Page segmentation data
^^^^^^^^

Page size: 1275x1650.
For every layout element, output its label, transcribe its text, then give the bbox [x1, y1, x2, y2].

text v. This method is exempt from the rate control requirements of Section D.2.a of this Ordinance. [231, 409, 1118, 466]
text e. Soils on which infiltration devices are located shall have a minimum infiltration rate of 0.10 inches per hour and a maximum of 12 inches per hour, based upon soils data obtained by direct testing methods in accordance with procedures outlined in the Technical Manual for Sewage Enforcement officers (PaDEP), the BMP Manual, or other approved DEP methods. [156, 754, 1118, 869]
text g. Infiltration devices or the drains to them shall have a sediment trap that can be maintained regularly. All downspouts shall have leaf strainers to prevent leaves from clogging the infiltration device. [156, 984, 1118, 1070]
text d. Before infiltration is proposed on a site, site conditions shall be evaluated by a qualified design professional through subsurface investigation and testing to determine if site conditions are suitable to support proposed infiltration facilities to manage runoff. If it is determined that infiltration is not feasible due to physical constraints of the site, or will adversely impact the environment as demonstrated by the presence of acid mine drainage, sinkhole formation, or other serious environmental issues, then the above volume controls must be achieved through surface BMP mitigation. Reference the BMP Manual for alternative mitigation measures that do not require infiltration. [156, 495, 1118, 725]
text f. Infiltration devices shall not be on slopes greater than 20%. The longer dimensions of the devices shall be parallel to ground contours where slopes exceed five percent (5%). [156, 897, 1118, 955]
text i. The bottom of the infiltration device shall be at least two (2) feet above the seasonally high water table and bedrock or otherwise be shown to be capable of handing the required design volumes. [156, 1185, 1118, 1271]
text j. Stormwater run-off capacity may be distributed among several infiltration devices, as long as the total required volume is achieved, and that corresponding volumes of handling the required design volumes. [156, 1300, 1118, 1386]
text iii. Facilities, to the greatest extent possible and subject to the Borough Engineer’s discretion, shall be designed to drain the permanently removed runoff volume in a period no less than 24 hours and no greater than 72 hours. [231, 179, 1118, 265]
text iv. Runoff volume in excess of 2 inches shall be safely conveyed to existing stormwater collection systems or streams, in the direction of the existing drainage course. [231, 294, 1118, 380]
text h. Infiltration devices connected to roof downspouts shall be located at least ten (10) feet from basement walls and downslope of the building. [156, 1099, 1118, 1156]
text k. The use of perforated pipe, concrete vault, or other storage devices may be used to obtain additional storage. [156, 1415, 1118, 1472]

^^^^^^^^

### What to do
All lines of the records above with the word "least" in them are to be copied.

### Solved exercise
text i. The bottom of the infiltration device shall be at least two (2) feet above the seasonally high water table and bedrock or otherwise be shown to be capable of handing the required design volumes. [156, 1185, 1118, 1271]
text h. Infiltration devices connected to roof downspouts shall be located at least ten (10) feet from basement walls and downslope of the building. [156, 1099, 1118, 1156]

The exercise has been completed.